● Extracted material
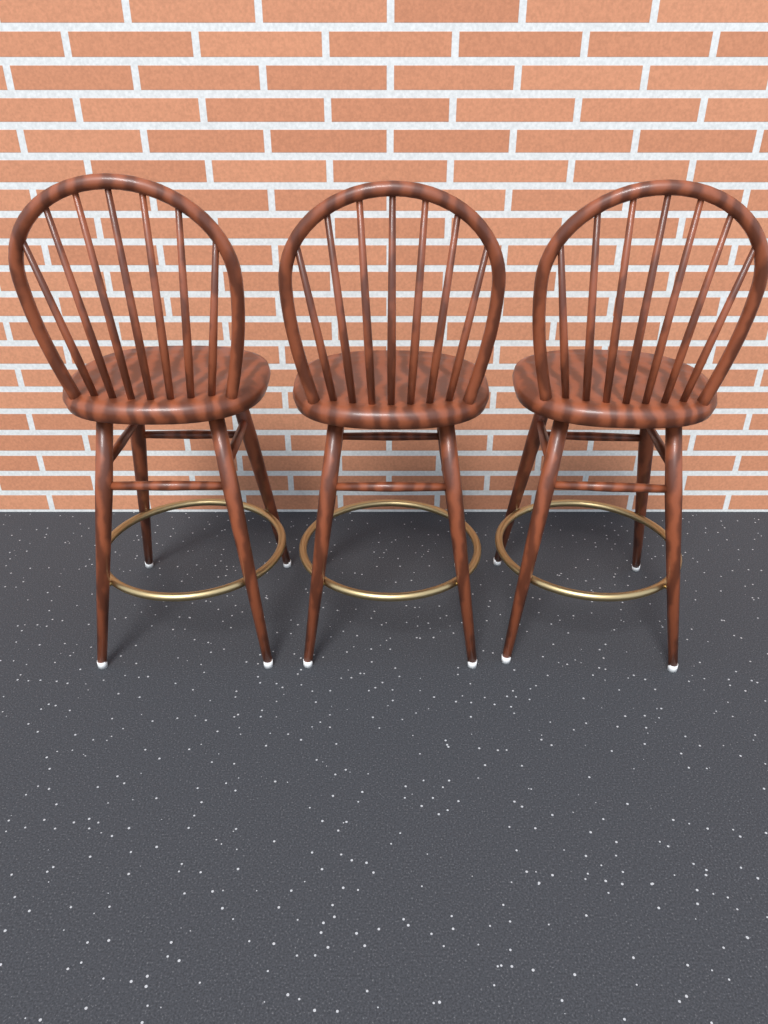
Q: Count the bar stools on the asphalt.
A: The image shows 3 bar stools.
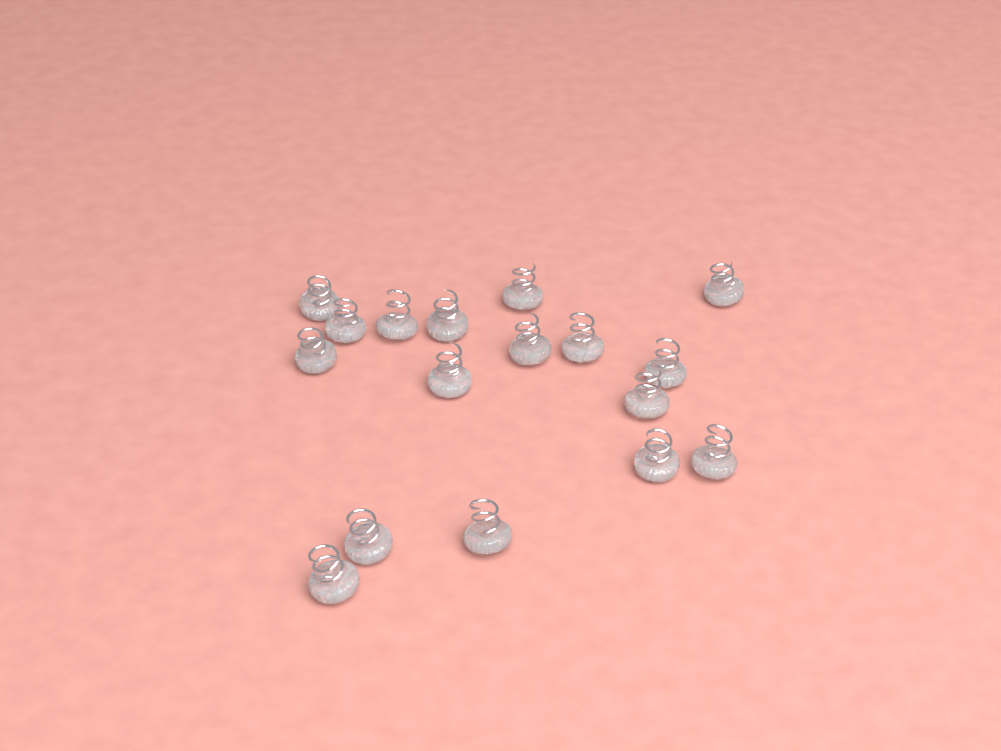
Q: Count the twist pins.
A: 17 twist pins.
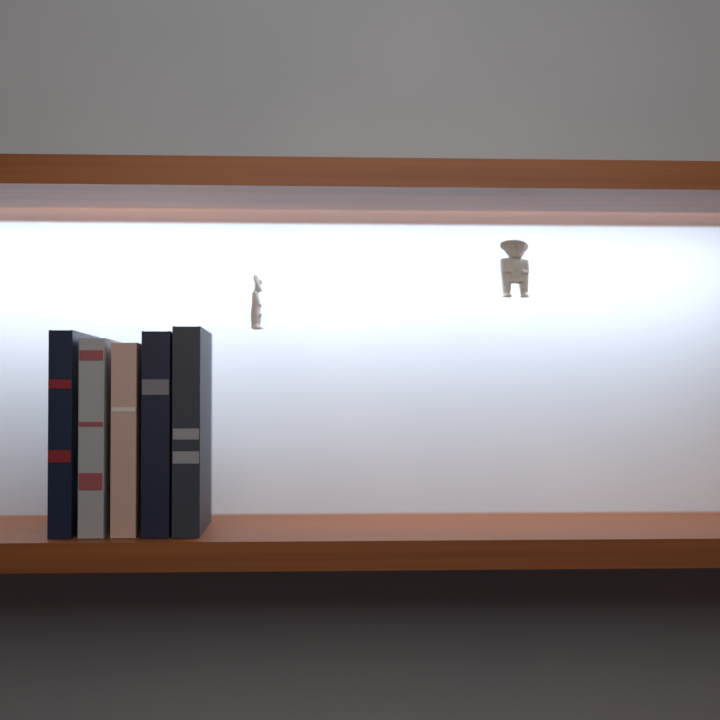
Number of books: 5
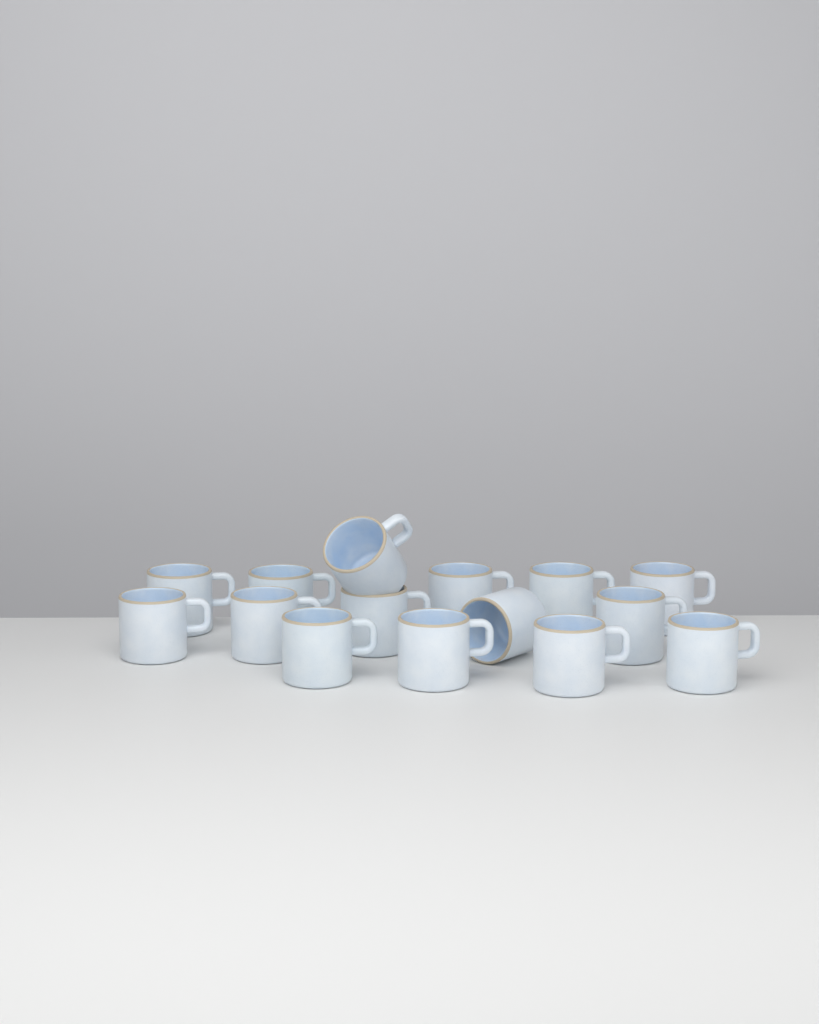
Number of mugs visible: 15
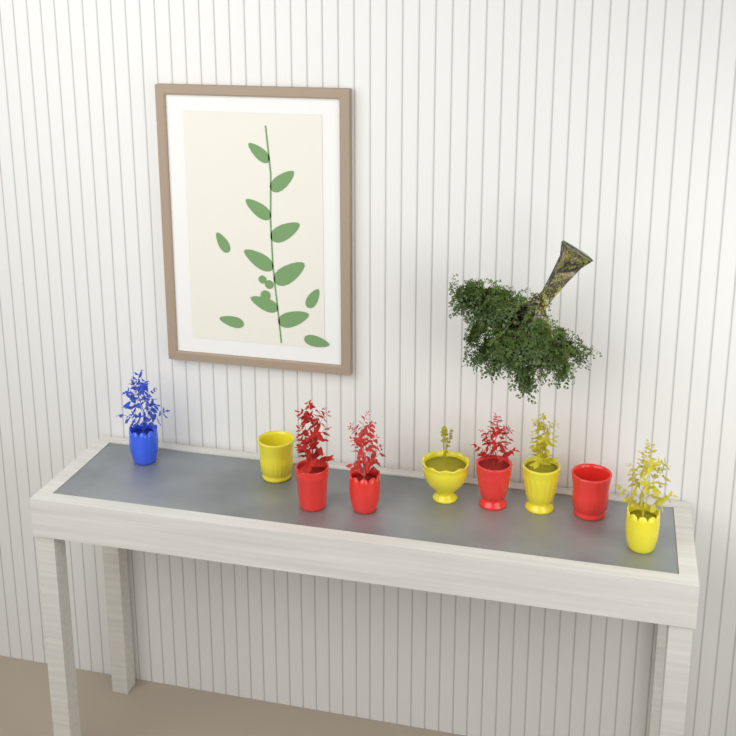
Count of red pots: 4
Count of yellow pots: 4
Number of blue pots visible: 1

● Set exercise
Render the records as a numbered list, leaving out blank lines, starting at the line that contains "Count of yellow pots: 4" and continuing through the last line of the records.

● Expected answer
1. Count of yellow pots: 4
2. Number of blue pots visible: 1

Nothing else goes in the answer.